**TEXT PROVIDED:**
# Moïse Amyraut and the federal holiness of the children of believers



## Reformed Covenanter (May 21, 2020)

While not being fans of Moïse Amyraut, it is interesting to note that Herman Witsius cited him in relation to 1 Corinthians 7:14 on the federal holiness of the children of believers:

That is to say, that among the people of Israel there was, as it were, a twofold holiness of persons: the one common, according to which that whole nation was separated from all other nations so that they might be covenanted and consecrated to God—and for that reason they were called “a holy nation,” while the rest of the nations were “profane”; the other more special, and proper to those who, for the service of God in the tabernacle, were exempted from other employments—on which account they were with peculiar propriety called “holy,” as also, in the same manner, were all vessels made use of in the sacred service.

In fact, then, the apostle refers to the one or the other of these two kinds of holiness, with a view to show either that the children of believers are set apart by God, to the end that they may resemble certain vessels that under the old economy were specially dedicated to his own service, or that they are separated from the common condition of other infants so that they may participate in the covenanted people of God. ...

For the reference, see Moïse Amyraut and the federal holiness of the children of believers.

Reactions: Informative 2


----------



## W.C. Dean (May 22, 2020)

Please forgive my ignorance. Is Amyraut where we get the term Amyraldian?


----------



## Reformed Covenanter (May 22, 2020)

W.C. Dean said:


> Please forgive my ignorance. Is Amyraut where we get the term Amyraldian?



Yes, it is; the Latinised version of his name is Amyraldius.


----------



## W.C. Dean (May 22, 2020)

Reformed Covenanter said:


> Yes, it is; the Latinised version of his name is Amyraldius.



Latinised names are always fancier. I was amused when I found out Amrinius's name was Hermanszoon. In fact, my name when i play a computer game is "NotHermanszoon". Anyway, thank you for the quote. You've been finding some profitable quotes from unlikely sources lately.

Reactions: Like 1


----------

**TO DO:**
**A)** In the forum thread on Amyraut, which Bible verse did Herman Witsius cite Amyraut on regarding the federal holiness of the children of believers?
**B)** Reproduce verbatim the portion of the forum thread starting at "While not being" and ending at "the sacred service.".

**RECORDED DATA:**

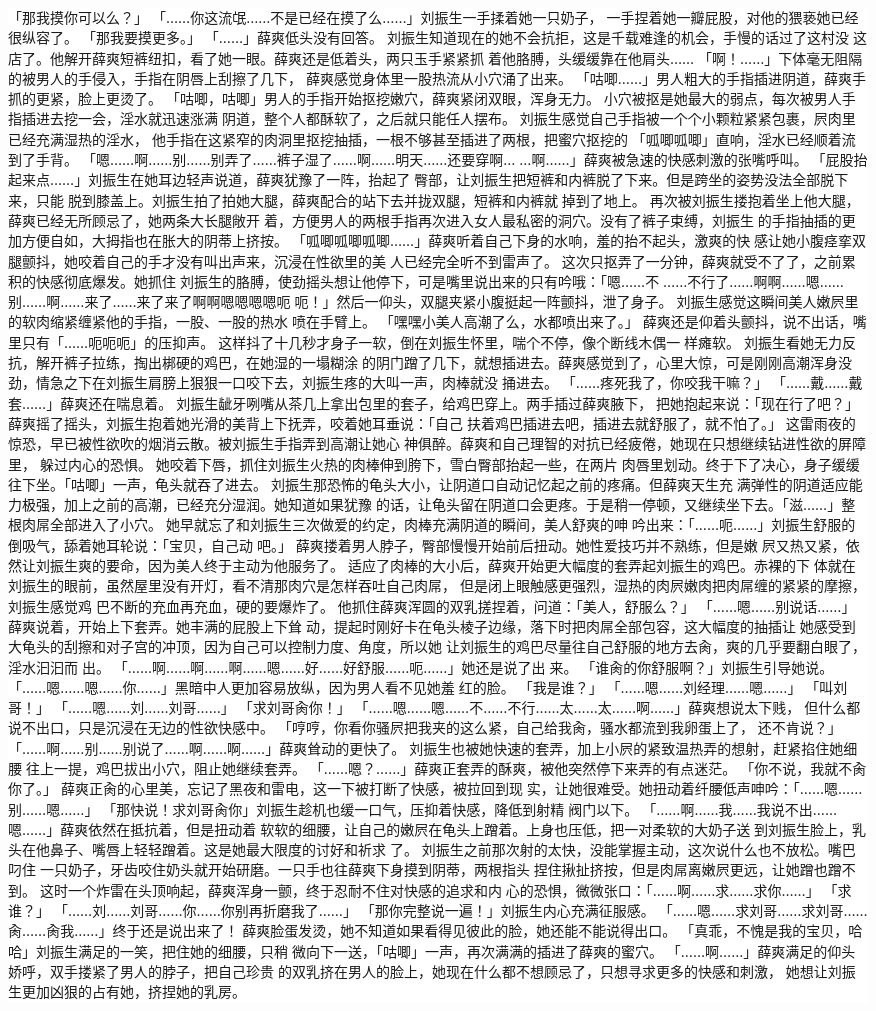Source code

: 「那我摸你可以么？」
「……你这流氓……不是已经在摸了么……」刘振生一手揉着她一只奶子， 一手捏着她一瓣屁股，对他的猥亵她已经很纵容了。
「那我要摸更多。」
「……」薛爽低头没有回答。
刘振生知道现在的她不会抗拒，这是千载难逢的机会，手慢的话过了这村没 这店了。他解开薛爽短裤纽扣，看了她一眼。薛爽还是低着头，两只玉手紧紧抓 着他胳膊，头缓缓靠在他肩头……
「啊！……」下体毫无阻隔的被男人的手侵入，手指在阴唇上刮擦了几下， 薛爽感觉身体里一股热流从小穴涌了出来。
「咕唧……」男人粗大的手指插进阴道，薛爽手抓的更紧，脸上更烫了。
「咕唧，咕唧」男人的手指开始抠挖嫩穴，薛爽紧闭双眼，浑身无力。
小穴被抠是她最大的弱点，每次被男人手指插进去挖一会，淫水就迅速涨满 阴道，整个人都酥软了，之后就只能任人摆布。
刘振生感觉自己手指被一个个小颗粒紧紧包裹，屄肉里已经充满湿热的淫水， 他手指在这紧窄的肉洞里抠挖抽插，一根不够甚至插进了两根，把蜜穴抠挖的 「呱唧呱唧」直响，淫水已经顺着流到了手背。
「嗯……啊……别……别弄了……裤子湿了……啊……明天……还要穿啊… …啊……」薛爽被急速的快感刺激的张嘴呼叫。
「屁股抬起来点……」刘振生在她耳边轻声说道，薛爽犹豫了一阵，抬起了 臀部，让刘振生把短裤和内裤脱了下来。但是跨坐的姿势没法全部脱下来，只能 脱到膝盖上。刘振生拍了拍她大腿，薛爽配合的站下去并拢双腿，短裤和内裤就 掉到了地上。
再次被刘振生搂抱着坐上他大腿，薛爽已经无所顾忌了，她两条大长腿敞开 着，方便男人的两根手指再次进入女人最私密的洞穴。没有了裤子束缚，刘振生 的手指抽插的更加方便自如，大拇指也在胀大的阴蒂上挤按。
「呱唧呱唧呱唧……」薛爽听着自己下身的水响，羞的抬不起头，激爽的快 感让她小腹痉挛双腿颤抖，她咬着自己的手才没有叫出声来，沉浸在性欲里的美 人已经完全听不到雷声了。
这次只抠弄了一分钟，薛爽就受不了了，之前累积的快感彻底爆发。她抓住 刘振生的胳膊，使劲摇头想让他停下，可是嘴里说出来的只有吟哦：「嗯……不 ……不行了……啊啊……嗯……别……啊……来了……来了来了啊啊嗯嗯嗯嗯呃 呃！」然后一仰头，双腿夹紧小腹挺起一阵颤抖，泄了身子。
刘振生感觉这瞬间美人嫩屄里的软肉缩紧缠紧他的手指，一股、一股的热水 喷在手臂上。
「嘿嘿小美人高潮了么，水都喷出来了。」
薛爽还是仰着头颤抖，说不出话，嘴里只有「……呃呃呃」的压抑声。
这样抖了十几秒才身子一软，倒在刘振生怀里，喘个不停，像个断线木偶一 样瘫软。
刘振生看她无力反抗，解开裤子拉练，掏出梆硬的鸡巴，在她湿的一塌糊涂 的阴门蹭了几下，就想插进去。薛爽感觉到了，心里大惊，可是刚刚高潮浑身没 劲，情急之下在刘振生肩膀上狠狠一口咬下去，刘振生疼的大叫一声，肉棒就没 捅进去。
「……疼死我了，你咬我干嘛？」
「……戴……戴套……」薛爽还在喘息着。
刘振生龇牙咧嘴从茶几上拿出包里的套子，给鸡巴穿上。两手插过薛爽腋下， 把她抱起来说：「现在行了吧？」
薛爽摇了摇头，刘振生抱着她光滑的美背上下抚弄，咬着她耳垂说：「自己 扶着鸡巴插进去吧，插进去就舒服了，就不怕了。」
这雷雨夜的惊恐，早已被性欲吹的烟消云散。被刘振生手指弄到高潮让她心 神俱醉。薛爽和自己理智的对抗已经疲倦，她现在只想继续钻进性欲的屏障里， 躲过内心的恐惧。
她咬着下唇，抓住刘振生火热的肉棒伸到胯下，雪白臀部抬起一些，在两片 肉唇里划动。终于下了决心，身子缓缓往下坐。「咕唧」一声，龟头就吞了进去。
刘振生那恐怖的龟头大小，让阴道口自动记忆起之前的疼痛。但薛爽天生充 满弹性的阴道适应能力极强，加上之前的高潮，已经充分湿润。她知道如果犹豫 的话，让龟头留在阴道口会更疼。于是稍一停顿，又继续坐下去。「滋……」整 根肉屌全部进入了小穴。
她早就忘了和刘振生三次做爱的约定，肉棒充满阴道的瞬间，美人舒爽的呻 吟出来：「……呃……」刘振生舒服的倒吸气，舔着她耳轮说：「宝贝，自己动 吧。」
薛爽搂着男人脖子，臀部慢慢开始前后扭动。她性爱技巧并不熟练，但是嫩 屄又热又紧，依然让刘振生爽的要命，因为美人终于主动为他服务了。
适应了肉棒的大小后，薛爽开始更大幅度的套弄起刘振生的鸡巴。赤裸的下 体就在刘振生的眼前，虽然屋里没有开灯，看不清那肉穴是怎样吞吐自己肉屌， 但是闭上眼触感更强烈，湿热的肉屄嫩肉把肉屌缠的紧紧的摩擦，刘振生感觉鸡 巴不断的充血再充血，硬的要爆炸了。
他抓住薛爽浑圆的双乳搓捏着，问道：「美人，舒服么？」
「……嗯……别说话……」薛爽说着，开始上下套弄。她丰满的屁股上下耸 动，提起时刚好卡在龟头棱子边缘，落下时把肉屌全部包容，这大幅度的抽插让 她感受到大龟头的刮擦和对子宫的冲顶，因为自己可以控制力度、角度，所以她 让刘振生的鸡巴尽量往自己舒服的地方去肏，爽的几乎要翻白眼了，淫水汩汩而 出。
「……啊……啊……啊……嗯……好……好舒服……呃……」她还是说了出 来。
「谁肏的你舒服啊？」刘振生引导她说。
「……嗯……嗯……你……」黑暗中人更加容易放纵，因为男人看不见她羞 红的脸。
「我是谁？」
「……嗯……刘经理……嗯……」
「叫刘哥！」
「……嗯……刘……刘哥……」
「求刘哥肏你！」
「……嗯……嗯……不……不行……太……太……啊……」薛爽想说太下贱， 但什么都说不出口，只是沉浸在无边的性欲快感中。
「哼哼，你看你骚屄把我夹的这么紧，自己给我肏，骚水都流到我卵蛋上了， 还不肯说？」
「……啊……别……别说了……啊……啊……」薛爽耸动的更快了。
刘振生也被她快速的套弄，加上小屄的紧致温热弄的想射，赶紧掐住她细腰 往上一提，鸡巴拔出小穴，阻止她继续套弄。
「……嗯？……」薛爽正套弄的酥爽，被他突然停下来弄的有点迷茫。
「你不说，我就不肏你了。」
薛爽正肏的心里美，忘记了黑夜和雷电，这一下被打断了快感，被拉回到现 实，让她很难受。她扭动着纤腰低声呻吟：「……嗯……别……嗯……」
「那快说！求刘哥肏你」刘振生趁机也缓一口气，压抑着快感，降低到射精 阀门以下。
「……啊……我……我说不出……嗯……」薛爽依然在抵抗着，但是扭动着 软软的细腰，让自己的嫩屄在龟头上蹭着。上身也压低，把一对柔软的大奶子送 到刘振生脸上，乳头在他鼻子、嘴唇上轻轻蹭着。这是她最大限度的讨好和祈求 了。
刘振生之前那次射的太快，没能掌握主动，这次说什么也不放松。嘴巴叼住 一只奶子，牙齿咬住奶头就开始研磨。一只手也往薛爽下身摸到阴蒂，两根指头 捏住揪扯挤按，但是肉屌离嫩屄更远，让她蹭也蹭不到。
这时一个炸雷在头顶响起，薛爽浑身一颤，终于忍耐不住对快感的追求和内 心的恐惧，微微张口：「……啊……求……求你……」
「求谁？」
「……刘……刘哥……你……你别再折磨我了……」
「那你完整说一遍！」刘振生内心充满征服感。
「……嗯……求刘哥……求刘哥……肏……肏我……」终于还是说出来了！ 薛爽脸蛋发烫，她不知道如果看得见彼此的脸，她还能不能说得出口。
「真乖，不愧是我的宝贝，哈哈」刘振生满足的一笑，把住她的细腰，只稍 微向下一送，「咕唧」一声，再次满满的插进了薛爽的蜜穴。
「……啊……」薛爽满足的仰头娇呼，双手搂紧了男人的脖子，把自己珍贵 的双乳挤在男人的脸上，她现在什么都不想顾忌了，只想寻求更多的快感和刺激， 她想让刘振生更加凶狠的占有她，挤捏她的乳房。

**RESPONSES PER TASK:**
**A)** 1 Corinthians 7:14

**B)**
While not being fans of Moïse Amyraut, it is interesting to note that Herman Witsius cited him in relation to 1 Corinthians 7:14 on the federal holiness of the children of believers:

That is to say, that among the people of Israel there was, as it were, a twofold holiness of persons: the one common, according to which that whole nation was separated from all other nations so that they might be covenanted and consecrated to God—and for that reason they were called “a holy nation,” while the rest of the nations were “profane”; the other more special, and proper to those who, for the service of God in the tabernacle, were exempted from other employments—on which account they were with peculiar propriety called “holy,” as also, in the same manner, were all vessels made use of in the sacred service.